AgentSkillsCN

Fetch Chart Data

本技能介绍了在确定了相关图表 URL 后,如何为 Our World In Data 图表获取数据。请参阅此技能,以了解可使用的查询参数,从而获得最佳效果,并深入理解返回的数据内容。当你需要获取数据,且已经确定了相关图表 URL 时,即可使用此技能。

SKILL.md
--- frontmatter
description: "This skill describes how to fetch data for an Our World In Data chart, once the relevant chart URL has been identified. Consult this skill to understand the possible query params to get the best results and to understand the response. Use it you need to fetch data and have already identified the relevant chart URL."
allowed-tools:
- "Bash(curl:*)"
- "Bash(cat:*)"
- "Bash(jq:*)"

Once you have identified a chart url like https://ourworldindata.org/grapher/literate-and-illiterate-world-population, there are two key artifacts you can retrieve: the metadata json file, and the data csv file. The urls for both are $CHARTURL.metadata.json and $CHARTURL.csv respectively. Set the query parameter useColumnShortNames to true so that columns in the csv don't contain whitespaces and are easier to work with in code.

Always fetch the metadata first before fetching the data as it gives important context. Pay special attention to the desciptionKey field if it is given.

Metadata

The metadata outlines key information about the chart, as well as information on each time series used in the chart, each of which will be one column in the data file.

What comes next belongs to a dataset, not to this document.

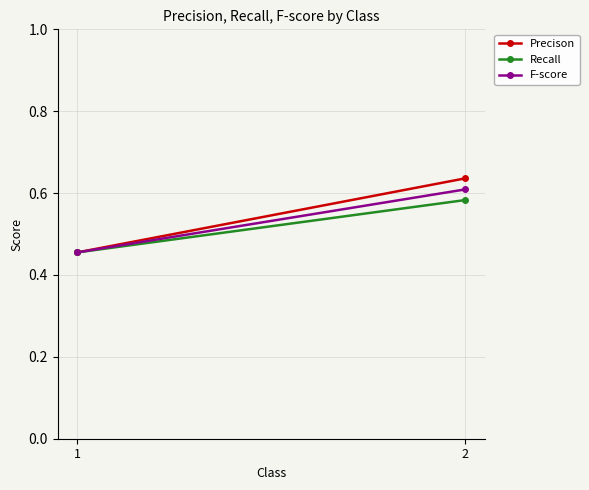

Which has a higher value, 2 or 1?

2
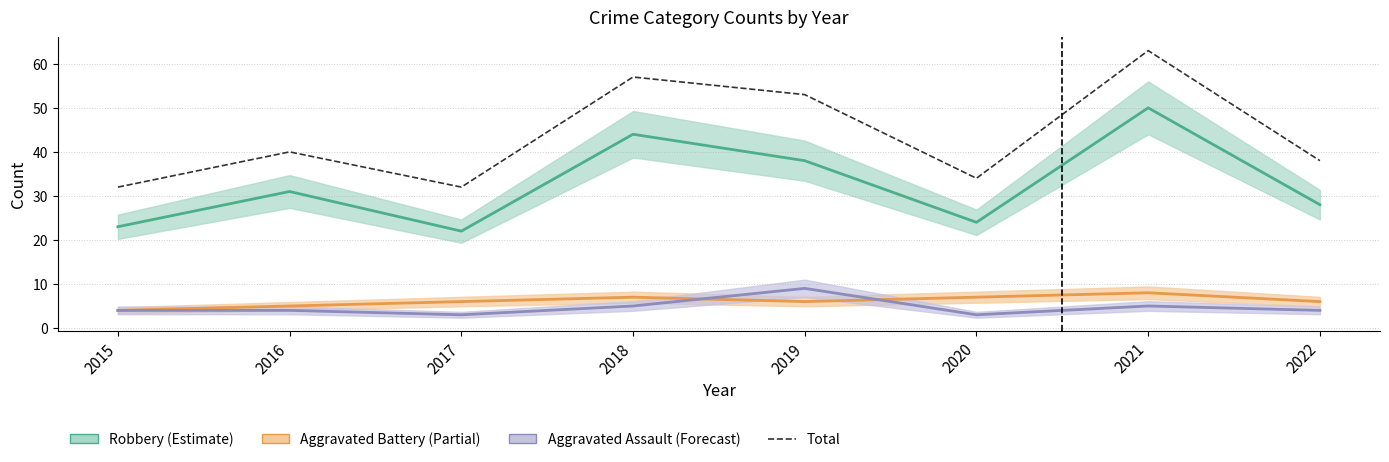

What is the minimum value for Aggravated Assault (Forecast)?

3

The typescript type of the metadata json file is as follows:

typescript

export type MetadataColumn = {
    titleShort: string
    titleLong: string
    descriptionShort?: string
    descriptionKey?: string[] // curated by experts at Our World In Data to collect important information or caveats about this data. If they are given, it might make sense to surface this information to the user.
    descriptionProcessing?: string // notes about how this data was processed by Our World In Data in case it is not a straightforward republishing from the original source
    shortUnit?: string
    unit?: string
    timespan?: string // timespan of the data covered in the form `YYYY-YYYY`
    tolerance?: number // default tolerance for this time series. Data from Our World In Data is sometime sparse for some countries. In these cases, OWID charts use this tolerance threshold to display values on charts from neighboring years up to this limit
    type?: string // Numeric, Categorical, Ordinal, Integer
    conversionFactor?: number // Conversion factor that was used internally. This is already applied for the data in the csv, don't apply it again
    shortName?: string // short column name that matches the csv column names when the useColumnShortNames query param is set to true
    lastUpdated?: string
    nextUpdate?: string
    citationShort: string
    citationLong: string
    fullMetadata: string // URL of the expanded metadata for this time series
}

export type ChartMetadata = {
    title?: string
    subtitle?: string
    note?: string
    xAxisLabel?: string
    yAxisLabel?: string
    citation: string
    originalChartUrl?: string
    selection: string[]
}

export type GrapherMetadataResponse = {
    chart: ChartMetadata
    columns: Record<string, MetadataColumn>
    /** Date in YYYY-MM-DD format */
    dateDownloaded: string
    /** Filtered grapher query params, or undefined if no params */
    activeFilters?: Record<string, string>
}

CSV Structure

The high level structure of the CSV file is that each row is an observation for an entity (usually a country or region) and a timepoint (usually a year).

The first two columns in the CSV file are "Entity" and "Code". "Entity" is the name of the entity (e.g. "United States"). "Code" is the OWID internal entity code that we use if the entity is a country or region. For normal countries, this is the same as the iso alpha-3 code of the entity (e.g. "USA") - for non-standard countries like historical countries these are custom codes.

The third column is either "Year" or "Day". If the data is annual, this is "Year" and contains only the year as an integer. If the column is "Day", the column contains a date string in the form "YYYY-MM-DD".

The other columns are the data column, which are the time series that power the chart.

Prefer to download the CSV and metadata into a file and process it from there.